[Start of Attachment]

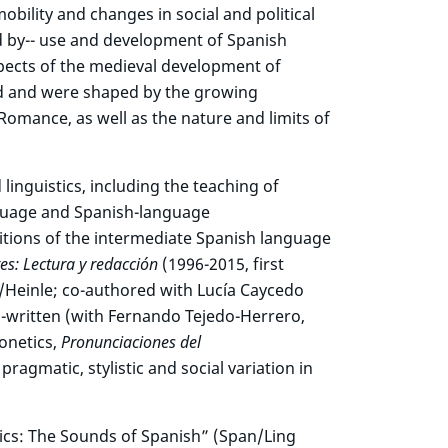
bility and changes in social and political
d by-- use and development of Spanish
pects of the medieval development of
ed and were shaped by the growing
Romance, as well as the nature and limits of
 linguistics, including the teaching of
nguage and Spanish-language
ditions of the intermediate Spanish language
es: Lectura y redacción
(1996-2015, first
/Heinle; co-authored with Lucía Caycedo
o-written (with Fernando Tejedo-Herrero,
onetics,
Pronunciaciones del
agmatic, stylistic and social variation in
ics: The Sounds of Spanish” (Span/Ling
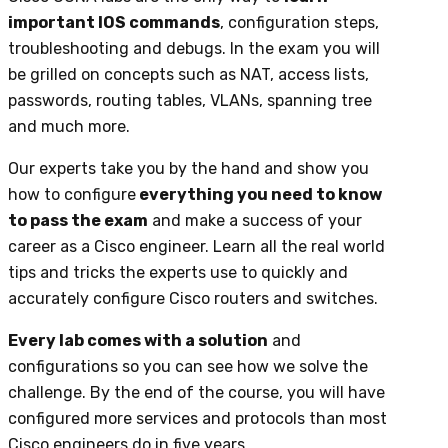
important IOS commands
, configuration steps,
troubleshooting and debugs. In the exam you will
be grilled on concepts such as NAT, access lists,
passwords, routing tables, VLANs, spanning tree
and much more.
Our experts take you by the hand and show you
how to configure
everything you need to know
to pass the exam
and make a success of your
career as a Cisco engineer. Learn all the real world
tips and tricks the experts use to quickly and
accurately configure Cisco routers and switches.
Every lab comes with a solution
and
configurations so you can see how we solve the
challenge. By the end of the course, you will have
configured more services and protocols than most
Cisco engineers do in five years.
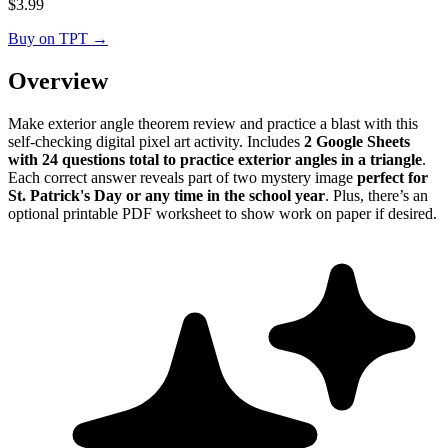
$
3.99
Buy on TPT
→
Overview
Make exterior angle theorem review and practice a blast with this
self-checking digital pixel art activity. Includes
2 Google Sheets
with 24 questions total to practice exterior angles in a triangle
.
Each correct answer reveals part of two mystery image
perfect for
St. Patrick's Day or any time in the school year
. Plus, there’s an
optional printable PDF worksheet to show work on paper if desired.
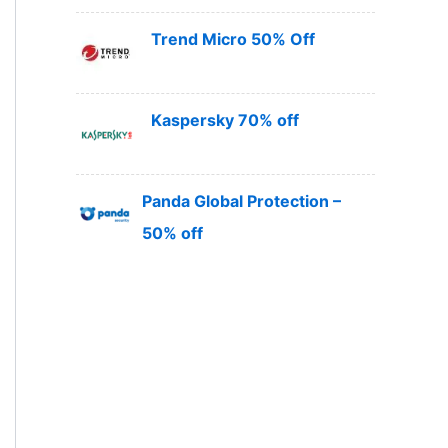
Trend Micro 50% Off
Kaspersky 70% off
Panda Global Protection –
50% off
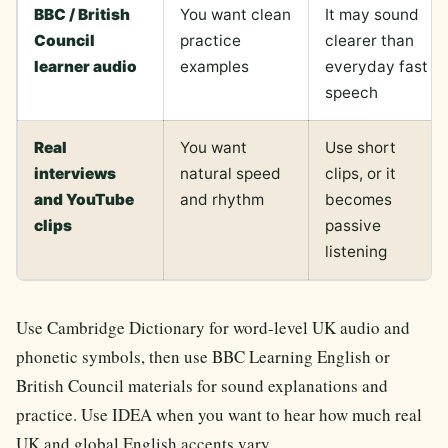
BBC / British
You want clean
It may sound
Council
practice
clearer than
learner audio
examples
everyday fast
speech
Real
You want
Use short
interviews
natural speed
clips, or it
and YouTube
and rhythm
becomes
clips
passive
listening
Use Cambridge Dictionary for word-level UK audio and
phonetic symbols, then use BBC Learning English or
British Council materials for sound explanations and
practice. Use IDEA when you want to hear how much real
UK and global English accents vary.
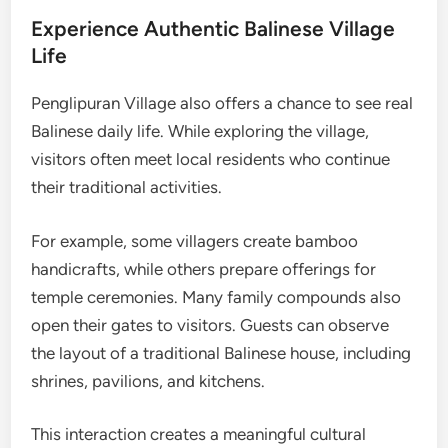
Experience Authentic Balinese Village
Life
Penglipuran Village also offers a chance to see real
Balinese daily life. While exploring the village,
visitors often meet local residents who continue
their traditional activities.
For example, some villagers create bamboo
handicrafts, while others prepare offerings for
temple ceremonies. Many family compounds also
open their gates to visitors. Guests can observe
the layout of a traditional Balinese house, including
shrines, pavilions, and kitchens.
This interaction creates a meaningful cultural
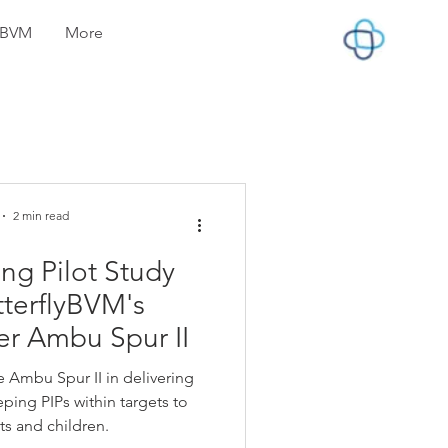
lyBVM
More
2 min read
ng Pilot Study
tterflyBVM's
er Ambu Spur II
 Ambu Spur II in delivering
ping PIPs within targets to
ts and children.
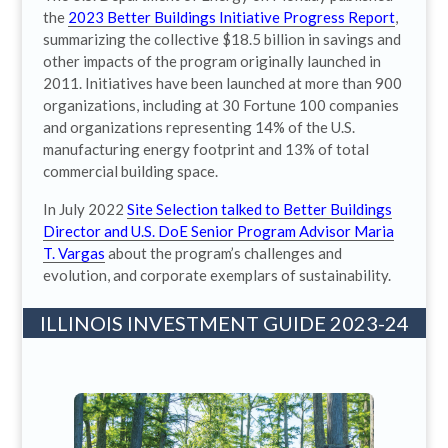
the
2023 Better Buildings Initiative Progress Report
,
summarizing the collective $18.5 billion in savings and
other impacts of the program originally launched in
2011. Initiatives have been launched at more than 900
organizations, including at 30 Fortune 100 companies
and organizations representing 14% of the U.S.
manufacturing energy footprint and 13% of total
commercial building space.
In July 2022
Site Selection talked to Better Buildings
Director and U.S. DoE Senior Program Advisor Maria
T. Vargas
about the program’s challenges and
evolution, and corporate exemplars of sustainability.
ILLINOIS INVESTMENT GUIDE 2023-24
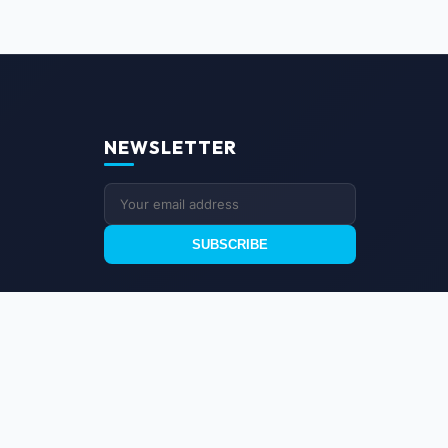
NEWSLETTER
SUBSCRIBE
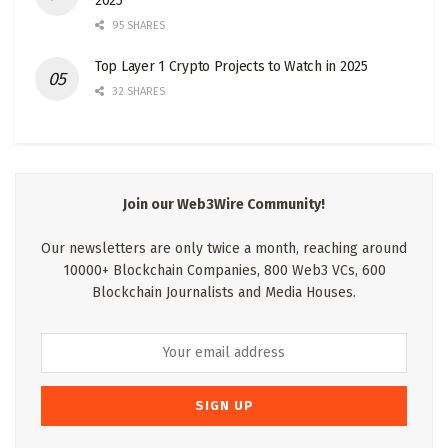
2025
95 SHARES
Top Layer 1 Crypto Projects to Watch in 2025
32 SHARES
Join our Web3Wire Community!
Our newsletters are only twice a month, reaching around
10000+ Blockchain Companies, 800 Web3 VCs, 600
Blockchain Journalists and Media Houses.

[End of Attachment]

**What this task involves**
Reproduce every one of the lines above verbatim, omitting the pictures from your answer.

**Result of the exercise**
bility and changes in social and political
d by-- use and development of Spanish
pects of the medieval development of
ed and were shaped by the growing
Romance, as well as the nature and limits of
 linguistics, including the teaching of
nguage and Spanish-language
ditions of the intermediate Spanish language
es: Lectura y redacción
(1996-2015, first
/Heinle; co-authored with Lucía Caycedo
o-written (with Fernando Tejedo-Herrero,
onetics,
Pronunciaciones del
agmatic, stylistic and social variation in
ics: The Sounds of Spanish” (Span/Ling
important IOS commands
, configuration steps,
troubleshooting and debugs. In the exam you will
be grilled on concepts such as NAT, access lists,
passwords, routing tables, VLANs, spanning tree
and much more.
Our experts take you by the hand and show you
how to configure
everything you need to know
to pass the exam
and make a success of your
career as a Cisco engineer. Learn all the real world
tips and tricks the experts use to quickly and
accurately configure Cisco routers and switches.
Every lab comes with a solution
and
configurations so you can see how we solve the
challenge. By the end of the course, you will have
configured more services and protocols than most
Cisco engineers do in five years.
$
3.99
Buy on TPT
→
Overview
Make exterior angle theorem review and practice a blast with this
self-checking digital pixel art activity. Includes
2 Google Sheets
with 24 questions total to practice exterior angles in a triangle
.
Each correct answer reveals part of two mystery image
perfect for
St. Patrick's Day or any time in the school year
. Plus, there’s an
optional printable PDF worksheet to show work on paper if desired.
Trend Micro 50% Off
Kaspersky 70% off
Panda Global Protection –
50% off
BBC / British
You want clean
It may sound
Council
practice
clearer than
learner audio
examples
everyday fast
speech
Real
You want
Use short
interviews
natural speed
clips, or it
and YouTube
and rhythm
becomes
clips
passive
listening
Use Cambridge Dictionary for word-level UK audio and
phonetic symbols, then use BBC Learning English or
British Council materials for sound explanations and
practice. Use IDEA when you want to hear how much real
UK and global English accents vary.
Experience Authentic Balinese Village
Life
Penglipuran Village also offers a chance to see real
Balinese daily life. While exploring the village,
visitors often meet local residents who continue
their traditional activities.
For example, some villagers create bamboo
handicrafts, while others prepare offerings for
temple ceremonies. Many family compounds also
open their gates to visitors. Guests can observe
the layout of a traditional Balinese house, including
shrines, pavilions, and kitchens.
This interaction creates a meaningful cultural
lyBVM
More
2 min read
ng Pilot Study
tterflyBVM's
er Ambu Spur II
 Ambu Spur II in delivering
ping PIPs within targets to
ts and children.
the
2023 Better Buildings Initiative Progress Report
,
summarizing the collective $18.5 billion in savings and
other impacts of the program originally launched in
2011. Initiatives have been launched at more than 900
organizations, including at 30 Fortune 100 companies
and organizations representing 14% of the U.S.
manufacturing energy footprint and 13% of total
commercial building space.
In July 2022
Site Selection talked to Better Buildings
Director and U.S. DoE Senior Program Advisor Maria
T. Vargas
about the program’s challenges and
evolution, and corporate exemplars of sustainability.
ILLINOIS INVESTMENT GUIDE 2023-24
NEWSLETTER
SUBSCRIBE
2025
95 SHARES
Top Layer 1 Crypto Projects to Watch in 2025
32 SHARES
Join our Web3Wire Community!
Our newsletters are only twice a month, reaching around
10000+ Blockchain Companies, 800 Web3 VCs, 600
Blockchain Journalists and Media Houses.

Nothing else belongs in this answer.